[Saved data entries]
————

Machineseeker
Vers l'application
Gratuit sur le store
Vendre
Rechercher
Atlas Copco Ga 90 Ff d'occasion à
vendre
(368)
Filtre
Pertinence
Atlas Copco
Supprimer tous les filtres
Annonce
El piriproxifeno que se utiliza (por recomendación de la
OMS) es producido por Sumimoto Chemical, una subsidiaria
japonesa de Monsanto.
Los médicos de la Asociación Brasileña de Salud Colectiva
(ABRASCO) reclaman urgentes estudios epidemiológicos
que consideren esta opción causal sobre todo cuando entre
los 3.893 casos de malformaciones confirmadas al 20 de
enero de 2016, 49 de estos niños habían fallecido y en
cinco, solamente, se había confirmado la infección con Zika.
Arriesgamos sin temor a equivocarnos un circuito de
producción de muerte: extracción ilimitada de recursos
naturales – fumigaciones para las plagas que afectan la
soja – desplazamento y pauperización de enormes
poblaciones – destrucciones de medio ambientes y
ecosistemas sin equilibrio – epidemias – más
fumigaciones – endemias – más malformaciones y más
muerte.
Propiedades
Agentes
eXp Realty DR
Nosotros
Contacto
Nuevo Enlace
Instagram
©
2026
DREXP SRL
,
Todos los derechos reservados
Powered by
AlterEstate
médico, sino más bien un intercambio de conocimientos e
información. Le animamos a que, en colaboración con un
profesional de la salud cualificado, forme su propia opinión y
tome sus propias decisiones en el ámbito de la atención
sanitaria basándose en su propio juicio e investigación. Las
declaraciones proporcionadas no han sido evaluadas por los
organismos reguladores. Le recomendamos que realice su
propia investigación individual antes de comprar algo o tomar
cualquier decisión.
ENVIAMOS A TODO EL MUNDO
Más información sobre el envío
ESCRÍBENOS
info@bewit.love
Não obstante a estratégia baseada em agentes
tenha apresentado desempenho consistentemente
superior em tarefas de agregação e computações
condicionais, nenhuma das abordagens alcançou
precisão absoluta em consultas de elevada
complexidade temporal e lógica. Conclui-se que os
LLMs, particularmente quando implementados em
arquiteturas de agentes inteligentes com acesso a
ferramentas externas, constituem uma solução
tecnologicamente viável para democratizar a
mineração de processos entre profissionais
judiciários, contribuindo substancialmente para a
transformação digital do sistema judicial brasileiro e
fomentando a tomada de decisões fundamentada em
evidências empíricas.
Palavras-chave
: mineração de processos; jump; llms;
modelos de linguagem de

————

■ WHAT YOU ARE ASKED TO DO ■
Keeping every line exactly as it is, copy all the records.

■ RESULT FOR THIS EXERCISE ■
Machineseeker
Vers l'application
Gratuit sur le store
Vendre
Rechercher
Atlas Copco Ga 90 Ff d'occasion à
vendre
(368)
Filtre
Pertinence
Atlas Copco
Supprimer tous les filtres
Annonce
El piriproxifeno que se utiliza (por recomendación de la
OMS) es producido por Sumimoto Chemical, una subsidiaria
japonesa de Monsanto.
Los médicos de la Asociación Brasileña de Salud Colectiva
(ABRASCO) reclaman urgentes estudios epidemiológicos
que consideren esta opción causal sobre todo cuando entre
los 3.893 casos de malformaciones confirmadas al 20 de
enero de 2016, 49 de estos niños habían fallecido y en
cinco, solamente, se había confirmado la infección con Zika.
Arriesgamos sin temor a equivocarnos un circuito de
producción de muerte: extracción ilimitada de recursos
naturales – fumigaciones para las plagas que afectan la
soja – desplazamento y pauperización de enormes
poblaciones – destrucciones de medio ambientes y
ecosistemas sin equilibrio – epidemias – más
fumigaciones – endemias – más malformaciones y más
muerte.
Propiedades
Agentes
eXp Realty DR
Nosotros
Contacto
Nuevo Enlace
Instagram
©
2026
DREXP SRL
,
Todos los derechos reservados
Powered by
AlterEstate
médico, sino más bien un intercambio de conocimientos e
información. Le animamos a que, en colaboración con un
profesional de la salud cualificado, forme su propia opinión y
tome sus propias decisiones en el ámbito de la atención
sanitaria basándose en su propio juicio e investigación. Las
declaraciones proporcionadas no han sido evaluadas por los
organismos reguladores. Le recomendamos que realice su
propia investigación individual antes de comprar algo o tomar
cualquier decisión.
ENVIAMOS A TODO EL MUNDO
Más información sobre el envío
ESCRÍBENOS
info@bewit.love
Não obstante a estratégia baseada em agentes
tenha apresentado desempenho consistentemente
superior em tarefas de agregação e computações
condicionais, nenhuma das abordagens alcançou
precisão absoluta em consultas de elevada
complexidade temporal e lógica. Conclui-se que os
LLMs, particularmente quando implementados em
arquiteturas de agentes inteligentes com acesso a
ferramentas externas, constituem uma solução
tecnologicamente viável para democratizar a
mineração de processos entre profissionais
judiciários, contribuindo substancialmente para a
transformação digital do sistema judicial brasileiro e
fomentando a tomada de decisões fundamentada em
evidências empíricas.
Palavras-chave
: mineração de processos; jump; llms;
modelos de linguagem de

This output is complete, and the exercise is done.